Cuando yo era pequeño (hace tanto que casi no me acuerdo; de hecho, el otro día puse una foto mía en el salón de mi casa porque mi mujer me juraba y me perjuraba que era yo cuando tenía ocho años; no me extraña que no lo creyera, porque un bonito lunar que tenía en la mejilla se encuentra ahora alojado detrás de la oreja, y juro que no me he estirado la cara en la clínica del doctor Estirovich ese que sale en la tele) los niños nos conformábamos con tener un balón para treinta, jugábamos unos partidos de fútbol tremendos en los que era bastante complicado dar una patada que no fuera a la ternilla de un contrario y terminábamos llenos de polvo y heridas, si superabas claro la prueba de caerle bien al dueño del balón, que aplicaba inmisericorde aquello de “tú no juegas porque el balón es mío”. Al llegar a casa siempre sonreía porque me lo había pasado muy bien. Eso cuando no cogía con mis amigos y organizaba un ejército cargado hasta los dientes de espadas de madera y escudos que hacíamos con cartón. Aquello sí eran batallas, y no la de Lepanto. ¡Qué leñazos, madre! El parte de bajas solía ser bastante numeroso, y era una heroicidad llegar a casa sin un ojo morado. Sin embargo, nadie me quitaba la sonrisa de la boca, porque era muy feliz (echando la vista atrás uno se da cuenta de que sobrevivir en aquella época era una tarea harto compleja). Mientras nos recuperábamos de la batalla buscábamos las chapas de las botellas de los refrescos que se caían en los bares, cogíamos un garbanzo y organizábamos un mundial de fútbol; se producían infinidad de discusiones, alguna de las cuales terminaba en trifulca, con el consiguiente resultado de traumatismo craneoencefálico y otra moradura de ojo. Pero al día siguiente todos amigos y a seguir jugando. El presupuesto de nuestros padres en juguetes apenas mermaba la economía familiar.

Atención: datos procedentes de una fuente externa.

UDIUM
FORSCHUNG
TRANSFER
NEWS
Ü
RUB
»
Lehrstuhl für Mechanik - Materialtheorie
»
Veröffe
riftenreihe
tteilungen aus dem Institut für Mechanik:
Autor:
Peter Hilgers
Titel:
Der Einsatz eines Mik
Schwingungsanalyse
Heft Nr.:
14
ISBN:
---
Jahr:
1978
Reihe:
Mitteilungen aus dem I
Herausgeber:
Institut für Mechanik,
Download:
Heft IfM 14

Ahora observo a los niños y no los veo tan felices. La mayoría está en su casa jugando a la pleisteision y no se comunica con el mundo exterior. Hay demasiados hijos únicos, lo que fomenta el aburrimiento y el egoísmo.
Winston Churchill, la mejor cabeza de su época junto a Zarra, dijo cuando le preguntó un periodista qué tal le caían los franceses que no podía responder, porque no los conocía a todos. Yo tampoco conozco a todos los niños del país, pero me apuesto algo a que si se indaga en el tema se determinará que el grado de felicidad de estas generaciones es notablemente inferior al de décadas anteriores. ¿Cómo se puede arreglar este terrible problema, cómo se combate la tristeza o la falta de alegría? No lo sé porque no soy ningún experto en el tema, pero se me ocurre a bote pronto que recuperando los valores, los juegos y las cosas que a los niños de antes nos hacían tan felices. Ya, ya sé que no es sencillo, pero habría que intentarlo, de momento prohibiendo las pleisteision y reduciendo el número de horas de tele de los pequeños. Espero que no me tenga que comer mis palabras cuando sea padre, porque me queda poco.
Y volviendo al principio, una última pregunta: ¿es necesario que todos los niños lleven móvil, no es una forma de esclavitud infantil el tener permanentemente localizada a una persona, engrilletado a un aparato que además dicen que emite vibraciones poco recomendables para la salud?